Clicks: p-value = 1.0000
Number of days control > treatment (clicks): 18
Number of days control < treatment (clicks): 18
Number of days equal (clicks): 1


The sanity checks are passed, as there is no statistically significant difference in the click-through-probabilities between the two groups

### A/B Test

In [20]:
# Sample sizes for denominator (Clicks with non-null Enrollments/Payments)
control_clicks = control.loc[control['Enrollments'].notnull(), 'Clicks'].sum()
treatment_clicks = treatment.loc[treatment['Enrollments'].notnull(), 'Clicks'].sum()

# Calculate Gross Conversion and Net Conversion for both groups
control_gross = control['Enrollments'].sum() / control_clicks
treatment_gross = treatment['Enrollments'].sum() / treatment_clicks
control_net = control['Payments'].sum() / control_clicks
treatment_net = treatment['Payments'].sum() / treatment_clicks



# Standard errors
se_gross = np.sqrt(
    (control_gross * (1 - control_gross)) / control_clicks +
    (treatment_gross * (1 - treatment_gross)) / treatment_clicks
)
se_net = np.sqrt(
    (control_net * (1 - control_net)) / control_clicks +
    (treatment_net * (1 - treatment_net)) / treatment_clicks
)

# Differences
gross_diff = treatment_gross - control_gross
net_diff = treatment_net - control_net

# 95% confidence intervals
ci_gross = (gross_diff - z_score * se_gross, gross_diff + z_score * se_gross)
ci_net = (net_diff - z_score * se_net, net_diff + z_score * se_net)

print(f"Control Gross Conversion: {control_gross:.6f}")
print(f"Treatment Gross Conversion: {treatment_gross:.6f}")
print(f"Gross Conversion Diff: {gross_diff:.6f}")
print(f"95% CI for Gross Conversion Diff: ({ci_gross[0]:.6f}, {ci_gross[1]:.6f})\n")

print(f"Control Net Conversion: {control_net:.6f}")
print(f"Treatment Net Conversion: {treatment_net:.6f}")
print(f"Net Conversion Diff: {net_diff:.6f}")
print(f"95% CI for Net Conversion Diff: ({ci_net[0]:.6f}, {ci_net[1]:.6f})")

Control Gross Conversion: 0.218875
Treatment Gross Conversion: 0.198320
Gross Conversion Diff: -0.020555
95% CI for Gross Conversion Diff: (-0.029120, -0.011989)

Control Net Conversion: 0.117562
Treatment Net Conversion: 0.112688
Net Conversion Diff: -0.004874
95% CI for Net Conversion Diff: (-0.011604, 0.001857)


There is a statistically significant and practically significant difference for Gross Conversion but not for Net Conversion. 

## Conclusion

Our hypothesis that Gross Conversion would decrease from filtering out students that were less suited for enrollment was supported by our A/B test.
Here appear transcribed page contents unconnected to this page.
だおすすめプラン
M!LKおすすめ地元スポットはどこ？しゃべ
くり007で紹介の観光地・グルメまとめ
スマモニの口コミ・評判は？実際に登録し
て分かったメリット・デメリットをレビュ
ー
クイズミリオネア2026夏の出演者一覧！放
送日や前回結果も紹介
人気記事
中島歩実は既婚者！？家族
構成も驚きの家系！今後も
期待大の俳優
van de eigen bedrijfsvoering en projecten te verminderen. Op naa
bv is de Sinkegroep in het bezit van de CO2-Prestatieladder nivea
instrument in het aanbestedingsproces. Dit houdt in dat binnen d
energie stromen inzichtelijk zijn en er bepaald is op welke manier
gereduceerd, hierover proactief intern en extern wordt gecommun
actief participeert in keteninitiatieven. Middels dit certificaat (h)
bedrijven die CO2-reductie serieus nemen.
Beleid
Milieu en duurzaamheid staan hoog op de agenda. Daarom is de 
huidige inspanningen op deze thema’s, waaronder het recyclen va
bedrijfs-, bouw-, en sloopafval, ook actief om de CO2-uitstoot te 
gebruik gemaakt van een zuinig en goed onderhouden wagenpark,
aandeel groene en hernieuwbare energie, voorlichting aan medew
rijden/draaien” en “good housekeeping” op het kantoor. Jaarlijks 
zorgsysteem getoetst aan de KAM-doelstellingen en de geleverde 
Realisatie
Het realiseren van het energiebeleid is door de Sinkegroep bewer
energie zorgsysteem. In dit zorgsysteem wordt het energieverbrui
However, this experiment alone does not give a sufficient indication on whether the enrolled student experience improved and does not show that there is a change in the number of paying users. Given this result, we would recommend Udacity not to launch the change, as there is no clear benefit shown from these results alone. Further experiements could explore whether or not enrolled students had a better experience and how student coaching factors into satisfaction.

## Follow up experiment

We could test whether users that started a free trial would be more likely to become a paying user if they received a prompt for student coaching during the free trial. The impact, if significant, would be fairly impactful for business revenue.